Colette Dieujuste, Wheaton College’s dean of nursing, weighed in on the study published by the National Bureau of Economic Research in a February 15 story and video interview on Boston-based news station GBH.
Dieujuste is a member of the UMass Boston Birth Equity group, which is conducting research on why the maternal mortality rate is higher for Black mothers. According to the Centers for Disease Control and Prevention, Black women in the U.S. are three to four times more likely to die from pregnancy-related deaths compared to women of other races.
Also, the infant mortality rate for the richest Black mothers is 437 per 100,000 live births while the rate for the poorest white mothers is 350 infants per 100,000 births, according to the National Bureau of Economic Research study.
In an interview with GBH reporter Crystal Haynes, Dieujuste said Black women often feel they aren’t being heard when issues arise in a health care setting.
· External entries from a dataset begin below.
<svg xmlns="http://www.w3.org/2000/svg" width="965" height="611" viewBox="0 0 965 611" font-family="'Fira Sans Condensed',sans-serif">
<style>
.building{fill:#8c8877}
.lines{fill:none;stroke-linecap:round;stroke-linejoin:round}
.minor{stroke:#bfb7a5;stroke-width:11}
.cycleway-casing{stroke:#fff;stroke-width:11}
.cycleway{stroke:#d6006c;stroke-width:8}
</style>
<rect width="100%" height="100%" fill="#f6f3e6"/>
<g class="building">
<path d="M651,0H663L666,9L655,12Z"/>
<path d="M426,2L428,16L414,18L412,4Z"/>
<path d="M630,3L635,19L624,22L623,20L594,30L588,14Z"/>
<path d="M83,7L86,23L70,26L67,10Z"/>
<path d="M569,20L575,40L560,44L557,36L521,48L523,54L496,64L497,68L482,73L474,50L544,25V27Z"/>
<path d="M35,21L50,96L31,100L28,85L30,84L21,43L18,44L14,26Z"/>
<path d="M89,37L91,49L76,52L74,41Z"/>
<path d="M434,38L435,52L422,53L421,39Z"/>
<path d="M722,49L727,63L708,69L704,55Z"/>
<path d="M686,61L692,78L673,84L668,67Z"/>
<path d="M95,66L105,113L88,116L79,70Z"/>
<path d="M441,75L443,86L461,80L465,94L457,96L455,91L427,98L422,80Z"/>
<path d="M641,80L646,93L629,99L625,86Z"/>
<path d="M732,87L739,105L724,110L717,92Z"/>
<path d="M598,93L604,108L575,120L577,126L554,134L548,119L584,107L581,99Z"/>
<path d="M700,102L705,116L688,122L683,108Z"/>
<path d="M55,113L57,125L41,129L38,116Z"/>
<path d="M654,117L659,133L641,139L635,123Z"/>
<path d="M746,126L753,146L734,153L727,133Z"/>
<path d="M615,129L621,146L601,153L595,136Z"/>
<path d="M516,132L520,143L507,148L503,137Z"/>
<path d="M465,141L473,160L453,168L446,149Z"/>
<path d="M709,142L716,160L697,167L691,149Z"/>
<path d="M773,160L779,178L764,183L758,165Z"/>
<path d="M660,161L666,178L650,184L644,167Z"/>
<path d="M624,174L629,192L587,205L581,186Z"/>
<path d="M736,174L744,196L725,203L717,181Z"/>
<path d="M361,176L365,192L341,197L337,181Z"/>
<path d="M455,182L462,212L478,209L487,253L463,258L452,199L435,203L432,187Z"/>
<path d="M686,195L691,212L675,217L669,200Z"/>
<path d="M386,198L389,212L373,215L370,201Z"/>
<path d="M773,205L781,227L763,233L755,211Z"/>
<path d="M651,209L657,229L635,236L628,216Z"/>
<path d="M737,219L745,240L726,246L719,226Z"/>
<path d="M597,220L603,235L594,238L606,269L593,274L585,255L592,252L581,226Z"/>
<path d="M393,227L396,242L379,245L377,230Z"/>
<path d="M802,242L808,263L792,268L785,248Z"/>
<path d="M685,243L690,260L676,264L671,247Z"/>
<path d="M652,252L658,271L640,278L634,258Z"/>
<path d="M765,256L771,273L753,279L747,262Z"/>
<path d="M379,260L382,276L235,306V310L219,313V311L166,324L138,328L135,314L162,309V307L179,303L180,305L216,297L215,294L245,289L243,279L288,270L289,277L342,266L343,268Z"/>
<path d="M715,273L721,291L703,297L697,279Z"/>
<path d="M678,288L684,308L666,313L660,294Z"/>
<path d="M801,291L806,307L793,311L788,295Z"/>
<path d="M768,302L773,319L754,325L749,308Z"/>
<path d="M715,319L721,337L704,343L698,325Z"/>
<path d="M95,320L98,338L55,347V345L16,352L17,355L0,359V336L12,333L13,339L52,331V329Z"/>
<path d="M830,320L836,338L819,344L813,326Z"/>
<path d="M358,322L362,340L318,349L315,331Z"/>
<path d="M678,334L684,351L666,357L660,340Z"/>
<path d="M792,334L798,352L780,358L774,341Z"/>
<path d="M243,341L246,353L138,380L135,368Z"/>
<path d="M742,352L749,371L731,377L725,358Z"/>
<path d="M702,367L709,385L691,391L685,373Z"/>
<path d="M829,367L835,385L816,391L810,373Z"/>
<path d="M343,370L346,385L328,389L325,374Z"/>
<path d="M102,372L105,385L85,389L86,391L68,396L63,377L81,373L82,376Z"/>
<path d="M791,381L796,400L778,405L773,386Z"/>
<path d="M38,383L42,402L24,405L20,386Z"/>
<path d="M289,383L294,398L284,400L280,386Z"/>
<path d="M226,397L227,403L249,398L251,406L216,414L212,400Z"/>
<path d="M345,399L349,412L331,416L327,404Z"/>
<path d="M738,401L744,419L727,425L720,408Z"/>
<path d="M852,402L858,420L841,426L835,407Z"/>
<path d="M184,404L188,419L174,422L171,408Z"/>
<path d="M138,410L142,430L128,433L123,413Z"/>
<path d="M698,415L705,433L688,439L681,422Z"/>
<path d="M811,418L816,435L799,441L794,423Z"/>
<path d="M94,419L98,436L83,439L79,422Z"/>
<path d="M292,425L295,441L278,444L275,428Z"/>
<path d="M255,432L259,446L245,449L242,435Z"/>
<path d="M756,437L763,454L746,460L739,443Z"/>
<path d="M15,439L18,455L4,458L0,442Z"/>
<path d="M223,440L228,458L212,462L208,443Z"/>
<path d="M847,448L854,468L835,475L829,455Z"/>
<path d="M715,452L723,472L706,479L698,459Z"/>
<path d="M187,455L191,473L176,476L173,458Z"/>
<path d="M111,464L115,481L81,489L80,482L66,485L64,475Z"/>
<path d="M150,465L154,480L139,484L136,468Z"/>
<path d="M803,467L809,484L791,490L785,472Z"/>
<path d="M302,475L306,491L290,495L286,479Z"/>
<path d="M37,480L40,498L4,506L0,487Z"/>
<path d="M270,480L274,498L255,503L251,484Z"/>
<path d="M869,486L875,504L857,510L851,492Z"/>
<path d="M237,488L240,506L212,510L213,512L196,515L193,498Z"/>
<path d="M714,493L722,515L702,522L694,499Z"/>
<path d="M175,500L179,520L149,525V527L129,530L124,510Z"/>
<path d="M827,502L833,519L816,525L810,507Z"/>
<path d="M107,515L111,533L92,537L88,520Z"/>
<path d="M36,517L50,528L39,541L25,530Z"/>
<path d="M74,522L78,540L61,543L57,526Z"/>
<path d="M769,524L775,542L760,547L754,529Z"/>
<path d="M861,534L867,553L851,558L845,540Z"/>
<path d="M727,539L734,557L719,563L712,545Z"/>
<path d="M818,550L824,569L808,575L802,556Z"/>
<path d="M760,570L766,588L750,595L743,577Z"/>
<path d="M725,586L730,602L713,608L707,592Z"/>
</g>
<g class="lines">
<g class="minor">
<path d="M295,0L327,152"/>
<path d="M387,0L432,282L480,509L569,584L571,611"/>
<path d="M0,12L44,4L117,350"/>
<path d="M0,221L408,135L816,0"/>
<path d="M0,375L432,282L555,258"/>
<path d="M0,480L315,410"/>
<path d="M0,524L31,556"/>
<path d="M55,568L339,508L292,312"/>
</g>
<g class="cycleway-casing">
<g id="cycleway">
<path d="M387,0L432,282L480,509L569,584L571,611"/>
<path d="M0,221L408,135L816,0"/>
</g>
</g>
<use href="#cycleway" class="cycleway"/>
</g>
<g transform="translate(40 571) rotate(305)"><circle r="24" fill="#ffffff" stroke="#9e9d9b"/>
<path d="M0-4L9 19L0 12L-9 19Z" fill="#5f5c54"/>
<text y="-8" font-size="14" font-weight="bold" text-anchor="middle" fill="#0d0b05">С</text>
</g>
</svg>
“When we talk to Black women about their experiences, they always feel like there is a problem that they aren’t being heard. … When they tell health care providers about things that are going on, they are not getting results. If women are not being heard about the issues and their problems, that’s going to lead to what we are seeing today: maternal morbidity and Black women dying … and babies dying, also,” said Dieujuste, whose clinical expertise is in the area of perinatal and obstetrical nursing. She has practiced as a staff nurse in labor and delivery and has been a perinatal/child clinical nurse specialist.
“It is really important that we pay attention to what is going on with these Black women,” she said. “We need to study and see how to decrease that rate. We cannot wait.”
Wheaton College is enrolling its first cohort of nursing students this fall. The college’s bachelor of science in nursing program puts a special focus on tackling the interconnected issues of health equity, gender and race-based disparities in health care, and global threats to health.